The Bayern Quarter is an unassuming neighbourhood, most known for JFK’s iconic 1963 speech where he proudly declared he was a jam donut. Stepping out of the subway station onto a busy street in Schöneberg, you will see a smallish but rather lovely park area with benches and trees across the road.

Jewish Switzerland

Before Hitler was appointed in 1933, this area was often referred to in Berlin slang as ‘Jewish Switzerland’ because so many wealthy intellectual Jewish families lived in the area. Doctors, lawyers, politicians, even Albert Einstein lived here during his time as a professor at Humboldt University. Like many of the fully integrated German Jews, these people usually considered themselves as German first, Jewish second and often occupied prominent positions amongst the intellectual elite of Berlin. But even this relative status could not protect them after the National Socialist movement took power.

Dispossession and deportation

More than 6000 people were deported from this quarter. Houses forcibly taken from their owners, with many more forced to sell for a pittance. Forced to live in cramped communal houses and forbidden to work in their professions, the laws against Jewish participation in daily life grew more and more restrictive until they were simply deported to camps, right beneath the noses of supposed ‘aryan’ citizens. Of course, this is not unique to Schöneberg and the Bayern Quarter. Jews lived fully integrated throughout Berlin and this pattern was repeated over and over. However, what makes this area unique today is the style of remembrance and memorial chosen to grace the streets here. Now, Berlin is full of memorials. Sometimes it feels as though there are memorials on every street corner and to a certain extent Berliners have to battle a degree of ‘memorial fatigue’. However the memorial here on these streets around Bayersisches Platz never ceases to schock and silence me and the many guests I bring here to witness.

A decentralised remembrance

Installed in 1993 by the artist Renata Stih and historian Frieder Schnock it consists of 80 individual plaques suspended from the street lamps. Each plaque has a picture on one side, and a statement or quote on the other. The pictures themselves are rather innocuous. A loaf of bread. A pair of swimming trunks. A newspaper. But on the other side are words which track a chilling progression of laws stripping the Jewish people of their basic human rights, including forbidding them to flee the very persecution which threatened to destroy them.
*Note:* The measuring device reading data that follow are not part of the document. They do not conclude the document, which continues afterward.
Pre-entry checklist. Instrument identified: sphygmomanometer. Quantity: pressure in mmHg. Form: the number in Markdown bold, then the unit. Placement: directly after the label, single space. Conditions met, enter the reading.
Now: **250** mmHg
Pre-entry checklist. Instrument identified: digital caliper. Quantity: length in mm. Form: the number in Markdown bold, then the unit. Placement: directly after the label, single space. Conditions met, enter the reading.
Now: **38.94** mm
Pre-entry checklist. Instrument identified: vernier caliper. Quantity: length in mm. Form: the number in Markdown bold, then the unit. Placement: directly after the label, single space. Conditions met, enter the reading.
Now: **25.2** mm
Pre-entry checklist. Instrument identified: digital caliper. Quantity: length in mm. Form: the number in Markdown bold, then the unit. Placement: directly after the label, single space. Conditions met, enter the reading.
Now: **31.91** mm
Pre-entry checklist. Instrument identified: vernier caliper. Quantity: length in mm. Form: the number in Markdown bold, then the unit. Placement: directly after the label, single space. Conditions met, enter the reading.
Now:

Laws, decrees and commonly accepted rules are listed here. Jews are only allowed to sit on benches marked with yellow. Jews may not enter pubic swimming pools. Jews may no longer own a radio. Jews must surrender all valuables such as Jewellery. Jewish actors may not perform. Jewish and Aryan children may not play together. On and on it goes. Tracking the seemingly endless parade of humiliations and restrictions which the Jews had to face. On and on. It gets worse and worse. It is relentless. And yet how much more relentless was it for the Jews who lived here at the time.  The experience of walking the streets here and reading the signs is a little like chinese water torture. Each sign in itself is only a droplet, yet taken one after another after another after another the effect is overwhelming, hammering home the extreme abuse of the Jews which led literally to their deaths.  As a non-Jew the sense of shame I feel when I read these signs is huge.  How could this have happened?  How could people like me have let this happen?  On their doorstep?
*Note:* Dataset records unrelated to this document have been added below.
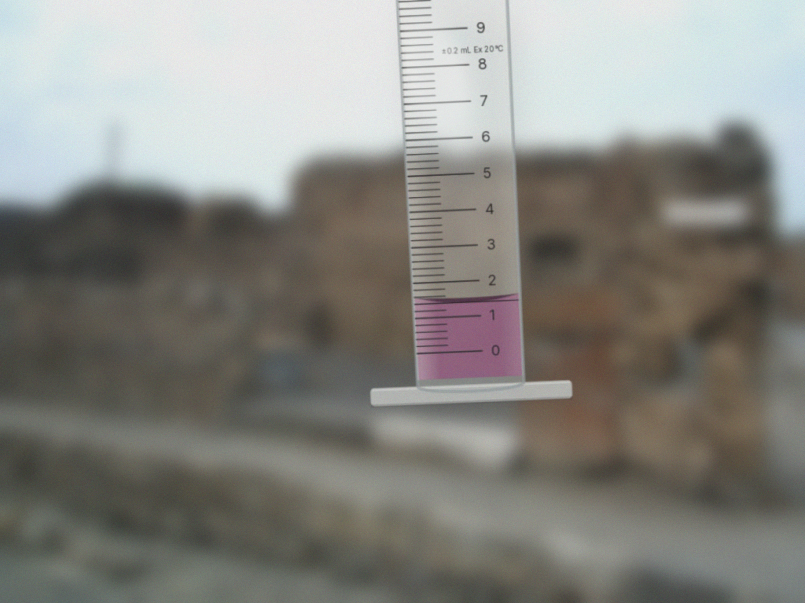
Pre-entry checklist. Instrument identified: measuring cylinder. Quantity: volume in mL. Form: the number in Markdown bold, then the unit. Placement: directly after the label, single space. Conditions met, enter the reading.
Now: **1.4** mL
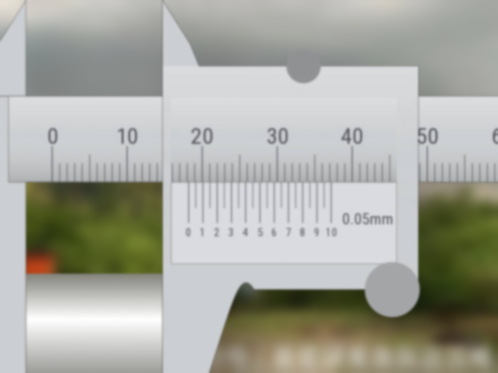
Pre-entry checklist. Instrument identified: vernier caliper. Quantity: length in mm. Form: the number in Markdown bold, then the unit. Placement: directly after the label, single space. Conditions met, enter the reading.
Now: **18.2** mm
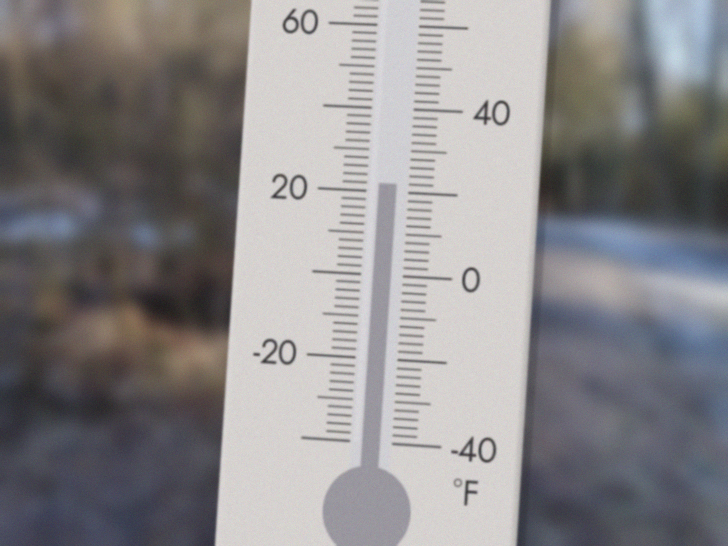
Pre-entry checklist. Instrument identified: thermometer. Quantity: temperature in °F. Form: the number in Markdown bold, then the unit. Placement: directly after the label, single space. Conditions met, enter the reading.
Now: **22** °F
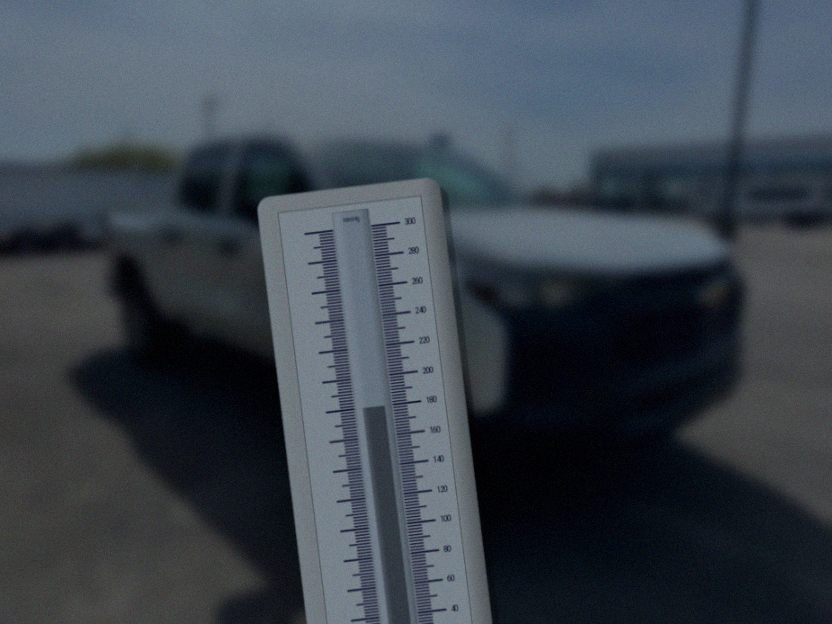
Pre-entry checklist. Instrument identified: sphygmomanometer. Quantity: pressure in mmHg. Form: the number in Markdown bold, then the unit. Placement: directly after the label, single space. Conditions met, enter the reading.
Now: **180** mmHg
Confrontation rather than forgetting

This memorial – on almost every street corner in this area – is yet another way the Germans are confronted by their past at every turn and is yet another example of how Germany as a nation has lead the way in the culture of Holocaust remembrance.  And yet.
And yet.  Last month a public swimming pool in Germany (though not in Berlin admittedly) stated that muslim men would no longer be admitted (or at least men of muslim appearance).  Perhaps we all need to look again and again at these signs in the Bayerisches Viertal.